Cel zadania 1: Wypisz z fragmentu tekstu każde wystąpienie rzeczownika „ocena” w dowolnej formie, podając je razem z dwoma wyrazami, które bezpośrednio po nim następują.
Cel zadania 2: Jak według strony pozwanej powódka odbierała pewne sytuacje, o których mowa we fragmencie tekstu?
Cel zadania 3: Przepisz dosłownie część fragmentu tekstu, zaczynając od słów „Jednocześnie, zdaniem strony” i kończąc na słowach „jej dóbr osobistych.”.

Fragment tekstu:
Jednocześnie, zdaniem strony pozwanej, dokonując prawidłowej oceny całokształtu sytuacji, można dojść do wniosku, iż powódka pewne sytuacje odbierała w nazbyt osobisty, emocjonalny sposób, co niewątpliwie przełożyło się na ocenę sytuacji związanej
z wypowiedzeniem umowy o pracę. Niewątpliwie stres i emocje związane z samym faktem wypowiedzenia umowy o pracę spotęgowały u powódki ocenę całokształtu sytuacji,
co zostało przez nią potraktowane jako naruszenie jej dóbr osobistych.

Wyodrębniony materiał:
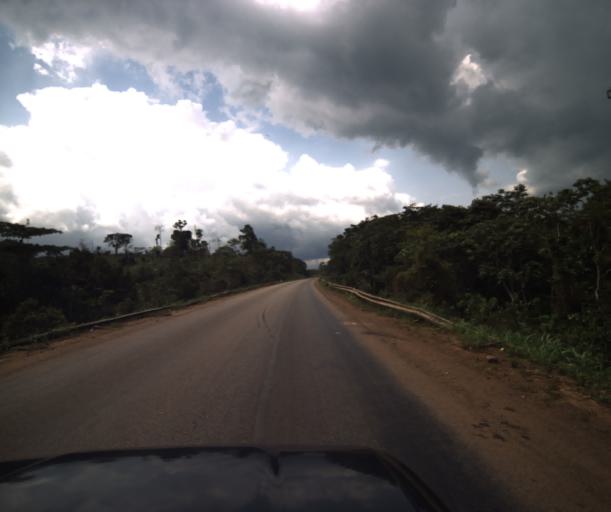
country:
--
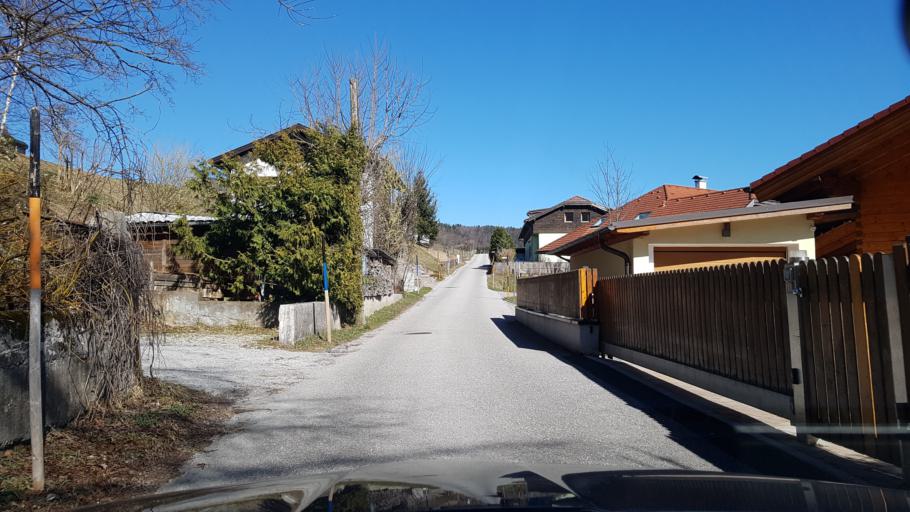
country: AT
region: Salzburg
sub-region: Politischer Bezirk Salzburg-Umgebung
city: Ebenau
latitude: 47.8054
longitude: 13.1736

Wynik ćwiczenia 1:
oceny całokształtu sytuacji
ocenę sytuacji związanej
ocenę całokształtu sytuacji

Wynik ćwiczenia 2: W nazbyt osobisty, emocjonalny sposób.

Wynik ćwiczenia 3:
Jednocześnie, zdaniem strony pozwanej, dokonując prawidłowej oceny całokształtu sytuacji, można dojść do wniosku, iż powódka pewne sytuacje odbierała w nazbyt osobisty, emocjonalny sposób, co niewątpliwie przełożyło się na ocenę sytuacji związanej
z wypowiedzeniem umowy o pracę. Niewątpliwie stres i emocje związane z samym faktem wypowiedzenia umowy o pracę spotęgowały u powódki ocenę całokształtu sytuacji,
co zostało przez nią potraktowane jako naruszenie jej dóbr osobistych.